Erickson et al. (1985, dans Geddes, 2012) précisent, qu’en milieu scolaire, il existe deux profils d’élève résistant/ambivalent : celui qui est impulsif et tendu ainsi que celui qui est désemparé et craintif. Cependant, de façon générale, puisque l’élève n’est pas certain que l’enseignant réponde à ses besoins d’attachement, il adopte un comportement collant et contrôlant (Geddes, 2012). Étant très anxieux, il tente de s’accrocher à l’enseignant afin de conserver son attention. L’élève

élève

résistant/ambivalent peut aussi utiliser ses compétences langagières pour tenter de dominer ou de manipuler l’attention de l’enseignant. Autant l’élève recherche la proximité de l’enseignant, autant il peut agir avec hostilité à son égard s’il craint que ses besoins ne soient pas comblés ou puissent ne pas l’être.

De même que la relation avec l’enseignant préoccupe l’élève à un point où il peut difficilement s’engager dans une tâche. En fait, il considère celle-ci comme une intrusion dans la relation allant jusqu’à l’ignorer. Cela fait en sorte qu’il fasse preuve d’une dépendance évidente envers l’enseignant pour s’engager dans l’apprentissage. En fait, il éprouve de grandes difficultés à essayer seul. Par conséquent, l’élève évolue en deçà de ses possibilités obtenant des résultats scolaires plutôt faibles.

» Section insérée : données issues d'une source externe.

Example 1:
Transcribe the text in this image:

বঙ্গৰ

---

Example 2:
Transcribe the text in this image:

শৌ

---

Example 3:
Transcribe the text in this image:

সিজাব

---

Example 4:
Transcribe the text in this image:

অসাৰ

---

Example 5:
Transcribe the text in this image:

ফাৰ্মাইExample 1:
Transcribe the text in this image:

Une autre caractéristique du profil d’apprentissage de ce groupe d’élèves est le manque d’assiduité scolaire (Geddes, 2012). Ce serait l’anxiété de séparation qui serait à l’origine du problème d’absentéisme. Il semblerait que l’anxiété exprimée par l’élève soit générée par la mère. Ainsi, de bénignes maladies ou blessures associées à l’anxiété deviennent, avec l’aide du parent, un motif valable pour rester à la maison (Geddes, 1999, dans Geddes, 2012). Par ailleurs, certains enfants ressentent le besoin de prendre soin de leur parent qu’ils sentent vulnérables et s’organisent donc pour ne pas avoir à s’en séparer pour aller à l’école. Cette relation préoccupante peut alors interférer avec la fréquentation scolaire de l’élève résistant/ambivalent.

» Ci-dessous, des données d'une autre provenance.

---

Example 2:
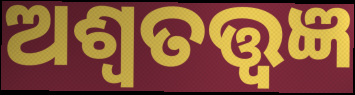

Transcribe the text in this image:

ଅଶ୍ୱତତ୍ତ୍ୱଜ୍ଞ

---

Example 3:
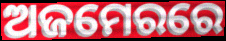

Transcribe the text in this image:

ଅଜମେରରେ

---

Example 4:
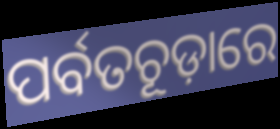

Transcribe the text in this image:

ପର୍ବତଚୂଡ଼ାରେ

Enfin, les enseignants ont tendance à qualifier les élèves qui composent ce groupe d’attachement de dépendants. Geddes (2012) suggère qu’une meilleure compréhension de leur attachement permet d’interpréter le comportement différemment. En fait, l’élève contrôle anxieusement la relation de peur de perdre l’attention voire la présence de l’adulte. C’est pourquoi il est incapable de se centrer sur la tâche d’où l’importance de sécuriser la relation et la structure de travail.

3.4.3 L’importance de la relation

Comme la relation élève-enseignant occupe une place importante dans l’esprit de l’élève au point où elle entrave le processus d’apprentissage, l’enseignant se doit de sécuriser la relation. En contenant l'anxiété de l'enfant attaché de façon résistante/ambivalente, l’enseignant aide cet enfant à s’ouvrir au monde qui l’entoure et à le découvrir (Geddes, 2012). Ainsi, il s'ouvre à la présence de la tâche qui agit à titre de présence symbolique en faisant le pont entre l’élève et le monde extérieur (Geddes, 2012). Sécuriser la relation, c’est aussi montrer à l’élève qu’on croit en lui ainsi qu’en ses capacités à vivre séparé et à s’engager dans une tâche.

Pour ce faire, l’enseignant doit adapter la structure qui entoure la tâche de manière à démontrer à l'élève qu’il sera là en cas de besoin. L’élève doit sentir que même s’il en n’a pas l’habitude, il peut obtenir le soutien fiable et cohérent de l’adulte. Séquencer la tâche et récompenser par sa présence à chaque étape, utiliser une minuterie pour diminuer l’anxiété ou prêter un objet spécial (transionnel) à l’élève pendant que l’enseignant s’éloigne un peu sont des moyens que ce dernier peut employer pour soutenir l’élève dans la réalisation de parties de tâche seul. Ces moyens permettent à l’élève de sentir un équilibre entre ses besoins d’attachement, de séparation et d’autonomie et de sentir que l’enseignant sera là quoi qu’il arrive. Le fait de planifier et d’expliquer l’organisation de la journée et de prendre le temps d’avertir lors de changements peut aussi apaiser l’anxiété de séparation de l’élève qui serait déclenchée s’il se retrouvait devant une incertitude. Autrement dit, diminuer les tensions et l’anxiété présentes dans la relation entre l’élève et l’enseignant développe la disponibilité de l’élève à porter son attention sur les situations d’apprentissage (Geddes, 2012).